BEGIN SUPPLIED DATA
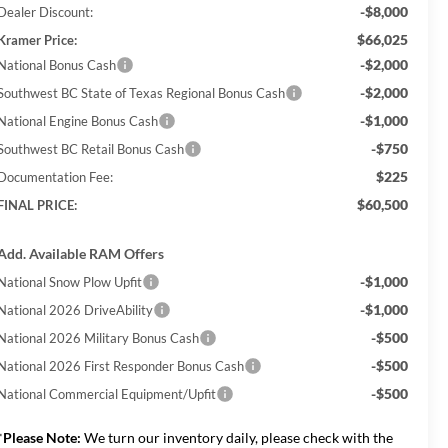
-$8,000
Dealer Discount:
$66,025
Kramer Price:
-$2,000
National Bonus Cash
-$2,000
Southwest BC State of Texas Regional Bonus Cash
-$1,000
National Engine Bonus Cash
-$750
Southwest BC Retail Bonus Cash
$225
Documentation Fee:
$60,500
FINAL PRICE:
Add. Available RAM Offers
-$1,000
National Snow Plow Upfit
-$1,000
National 2026 DriveAbility
-$500
National 2026 Military Bonus Cash
-$500
National 2026 First Responder Bonus Cash
-$500
National Commercial Equipment/Upfit
*
Please Note:
We turn our inventory daily, please check with the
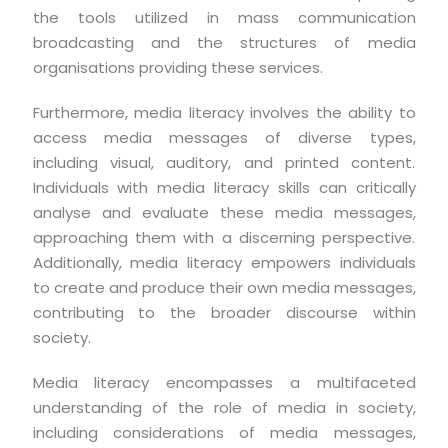
the tools utilized in mass communication
broadcasting and the structures of media
organisations providing these services.
Furthermore, media literacy involves the ability to
access media messages of diverse types,
including visual, auditory, and printed content.
Individuals with media literacy skills can critically
analyse and evaluate these media messages,
approaching them with a discerning perspective.
Additionally, media literacy empowers individuals
to create and produce their own media messages,
contributing to the broader discourse within
society.
Media literacy encompasses a multifaceted
understanding of the role of media in society,
including considerations of media messages,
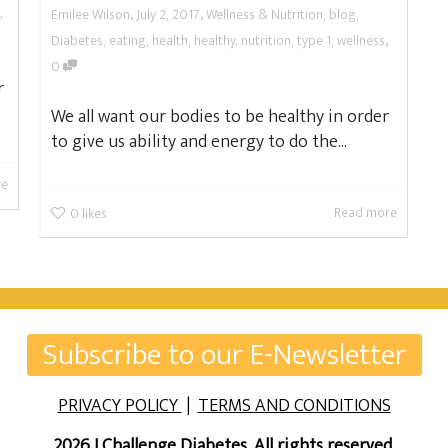
,
,
,
Emilee Wilson
July 2, 2017
Wellness & Nutrition
,
blog
,
,
Diabetes
,
eating
,
health
,
healthy
,
nutrition
,
type 1
,
wellness
0
r
We all want our bodies to be healthy in order
to give us ability and energy to do the...
re
Read more
0
likes
Subscribe to our E-Newsletter
PRIVACY POLICY
|
TERMS AND CONDITIONS
2026 I Challenge Diabetes. All rights reserved.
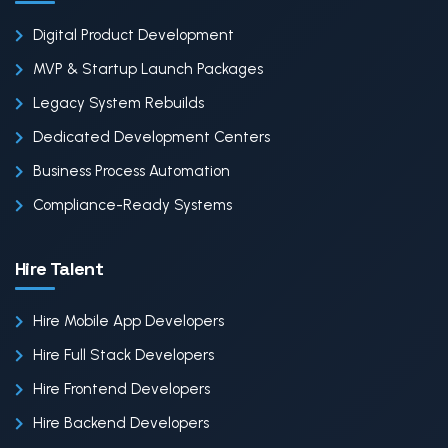
Digital Product Development
MVP & Startup Launch Packages
Legacy System Rebuilds
Dedicated Development Centers
Business Process Automation
Compliance-Ready Systems
Hire Talent
Hire Mobile App Developers
Hire Full Stack Developers
Hire Frontend Developers
Hire Backend Developers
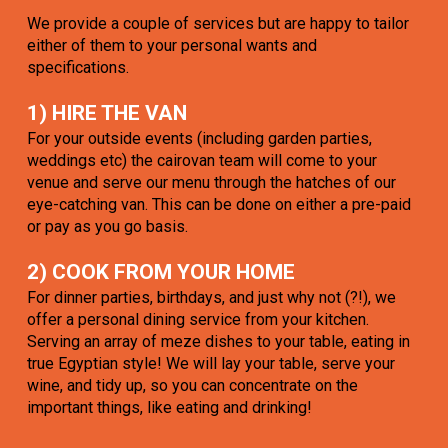
We provide a couple of services but are happy to tailor
either of them to your personal wants and
specifications.
1) HIRE THE VAN
For your outside events (including garden parties,
weddings etc) the cairovan team will come to your
venue and serve our menu through the hatches of our
eye-catching van. This can be done on either a pre-paid
or pay as you go basis.
2) COOK FROM YOUR HOME
For dinner parties, birthdays, and just why not (?!), we
offer a personal dining service from your kitchen.
Serving an array of meze dishes to your table, eating in
true Egyptian style! We will lay your table, serve your
wine, and tidy up, so you can concentrate on the
important things, like eating and drinking!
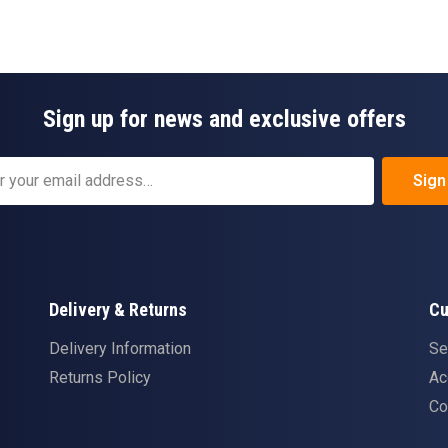
Sign up for news and exclusive offers
Sign
Delivery & Returns
Cu
Delivery Information
Se
Returns Policy
Ac
Co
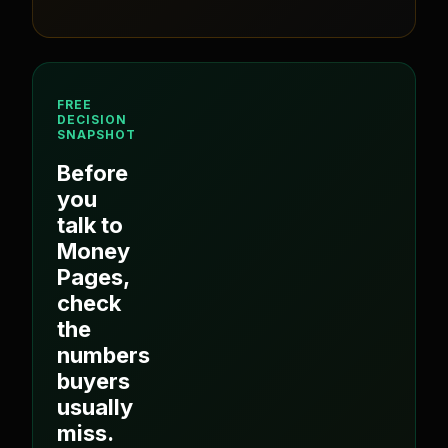
FREE
DECISION
SNAPSHOT
Before
you
talk to
Money
Pages
,
check
the
numbers
buyers
usually
miss.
END SUPPLIED DATA
#### BRIEF
Output the span from the line with "MVP & Startup Launch Packages" through the last line of the data, inclusive and exact, and omit every picture.

#### ANSWER FOR THE TASK
MVP & Startup Launch Packages
Legacy System Rebuilds
Dedicated Development Centers
Business Process Automation
Compliance-Ready Systems
Hire Talent
Hire Mobile App Developers
Hire Full Stack Developers
Hire Frontend Developers
Hire Backend Developers
We provide a couple of services but are happy to tailor
either of them to your personal wants and
specifications.
1) HIRE THE VAN
For your outside events (including garden parties,
weddings etc) the cairovan team will come to your
venue and serve our menu through the hatches of our
eye-catching van. This can be done on either a pre-paid
or pay as you go basis.
2) COOK FROM YOUR HOME
For dinner parties, birthdays, and just why not (?!), we
offer a personal dining service from your kitchen.
Serving an array of meze dishes to your table, eating in
true Egyptian style! We will lay your table, serve your
wine, and tidy up, so you can concentrate on the
important things, like eating and drinking!
Sign up for news and exclusive offers
Sign
Delivery & Returns
Cu
Delivery Information
Se
Returns Policy
Ac
Co
FREE
DECISION
SNAPSHOT
Before
you
talk to
Money
Pages
,
check
the
numbers
buyers
usually
miss.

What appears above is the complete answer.